WHAT YOU SHOULD DO:
Images are to be left out; everything else in the records gets copied exactly.

DATASET EXCERPTS:
---------------

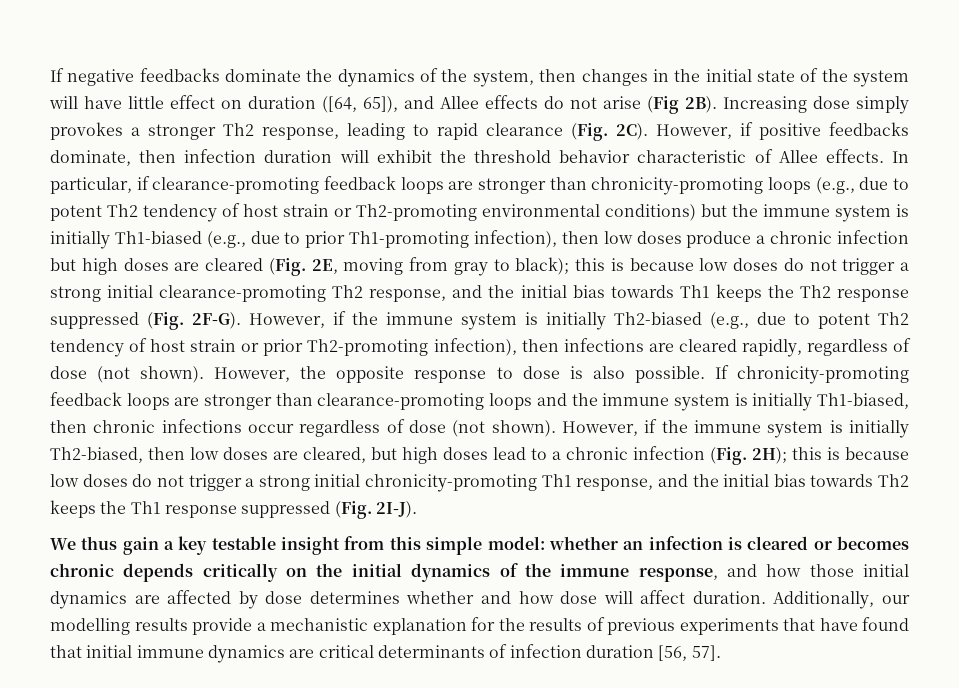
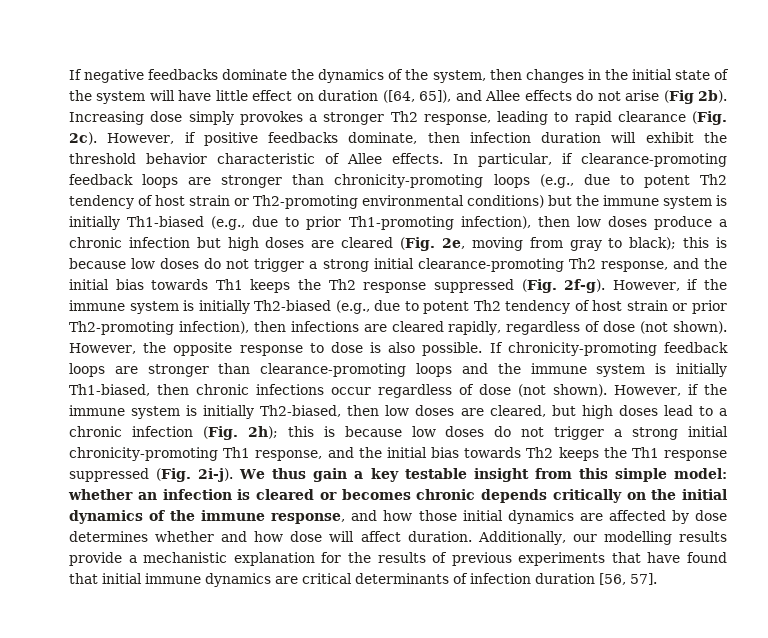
[685,96,717,113] 2B). -> [698,90,728,103] 2b).
[616,123,648,140] 2C). -> [69,132,97,145] 2c).
[311,259,338,274] 2E, -> [441,238,465,249] 2e,
[192,312,241,329] 2F-G). -> [564,279,606,293] 2f-g).
[752,447,787,464] 2H); -> [247,426,278,439] 2h);
[375,501,417,518] 2I-J). // -> [198,468,234,482] 2i-j).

---------------

SOLUTION:
[685,96,717,113] 2B). -> [698,90,728,103] 2b).
[616,123,648,140] 2C). -> [69,132,97,145] 2c).
[311,259,338,274] 2E, -> [441,238,465,249] 2e,
[192,312,241,329] 2F-G). -> [564,279,606,293] 2f-g).
[752,447,787,464] 2H); -> [247,426,278,439] 2h);
[375,501,417,518] 2I-J). // -> [198,468,234,482] 2i-j).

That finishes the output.